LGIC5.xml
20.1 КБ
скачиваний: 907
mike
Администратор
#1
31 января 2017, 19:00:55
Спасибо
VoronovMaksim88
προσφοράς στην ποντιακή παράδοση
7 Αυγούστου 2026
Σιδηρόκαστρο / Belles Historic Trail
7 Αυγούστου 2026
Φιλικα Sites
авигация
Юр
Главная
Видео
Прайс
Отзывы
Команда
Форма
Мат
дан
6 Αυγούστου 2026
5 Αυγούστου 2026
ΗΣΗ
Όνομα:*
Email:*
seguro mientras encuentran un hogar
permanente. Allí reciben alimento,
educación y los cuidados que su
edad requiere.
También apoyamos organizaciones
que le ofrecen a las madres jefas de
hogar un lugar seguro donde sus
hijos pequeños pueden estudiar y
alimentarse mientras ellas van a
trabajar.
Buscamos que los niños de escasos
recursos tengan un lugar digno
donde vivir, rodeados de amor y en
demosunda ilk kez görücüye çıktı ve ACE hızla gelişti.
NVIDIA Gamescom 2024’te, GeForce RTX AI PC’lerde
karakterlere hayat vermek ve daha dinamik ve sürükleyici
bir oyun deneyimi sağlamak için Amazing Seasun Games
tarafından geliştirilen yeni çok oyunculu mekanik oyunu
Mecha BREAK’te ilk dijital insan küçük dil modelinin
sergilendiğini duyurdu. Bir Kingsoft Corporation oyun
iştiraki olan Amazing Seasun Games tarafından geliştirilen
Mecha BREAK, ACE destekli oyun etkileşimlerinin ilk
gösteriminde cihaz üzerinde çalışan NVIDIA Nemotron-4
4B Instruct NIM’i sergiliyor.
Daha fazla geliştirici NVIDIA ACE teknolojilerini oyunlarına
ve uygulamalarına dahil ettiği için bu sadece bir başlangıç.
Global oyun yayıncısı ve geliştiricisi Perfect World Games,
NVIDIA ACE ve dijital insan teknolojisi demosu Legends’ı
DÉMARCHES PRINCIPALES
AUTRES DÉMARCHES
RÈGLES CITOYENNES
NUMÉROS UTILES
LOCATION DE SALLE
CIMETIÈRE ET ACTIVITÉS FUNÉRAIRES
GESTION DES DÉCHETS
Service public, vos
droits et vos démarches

— Try it —
Transcribe every line of the material above in order, keeping each line's wording, spelling, accents and punctuation unchanged.

— Solution to the exercise —
LGIC5.xml
20.1 КБ
скачиваний: 907
mike
Администратор
#1
31 января 2017, 19:00:55
Спасибо
VoronovMaksim88
προσφοράς στην ποντιακή παράδοση
7 Αυγούστου 2026
Σιδηρόκαστρο / Belles Historic Trail
7 Αυγούστου 2026
Φιλικα Sites
авигация
Юр
Главная
Видео
Прайс
Отзывы
Команда
Форма
Мат
дан
6 Αυγούστου 2026
5 Αυγούστου 2026
ΗΣΗ
Όνομα:*
Email:*
seguro mientras encuentran un hogar
permanente. Allí reciben alimento,
educación y los cuidados que su
edad requiere.
También apoyamos organizaciones
que le ofrecen a las madres jefas de
hogar un lugar seguro donde sus
hijos pequeños pueden estudiar y
alimentarse mientras ellas van a
trabajar.
Buscamos que los niños de escasos
recursos tengan un lugar digno
donde vivir, rodeados de amor y en
demosunda ilk kez görücüye çıktı ve ACE hızla gelişti.
NVIDIA Gamescom 2024’te, GeForce RTX AI PC’lerde
karakterlere hayat vermek ve daha dinamik ve sürükleyici
bir oyun deneyimi sağlamak için Amazing Seasun Games
tarafından geliştirilen yeni çok oyunculu mekanik oyunu
Mecha BREAK’te ilk dijital insan küçük dil modelinin
sergilendiğini duyurdu. Bir Kingsoft Corporation oyun
iştiraki olan Amazing Seasun Games tarafından geliştirilen
Mecha BREAK, ACE destekli oyun etkileşimlerinin ilk
gösteriminde cihaz üzerinde çalışan NVIDIA Nemotron-4
4B Instruct NIM’i sergiliyor.
Daha fazla geliştirici NVIDIA ACE teknolojilerini oyunlarına
ve uygulamalarına dahil ettiği için bu sadece bir başlangıç.
Global oyun yayıncısı ve geliştiricisi Perfect World Games,
NVIDIA ACE ve dijital insan teknolojisi demosu Legends’ı
DÉMARCHES PRINCIPALES
AUTRES DÉMARCHES
RÈGLES CITOYENNES
NUMÉROS UTILES
LOCATION DE SALLE
CIMETIÈRE ET ACTIVITÉS FUNÉRAIRES
GESTION DES DÉCHETS
Service public, vos
droits et vos démarches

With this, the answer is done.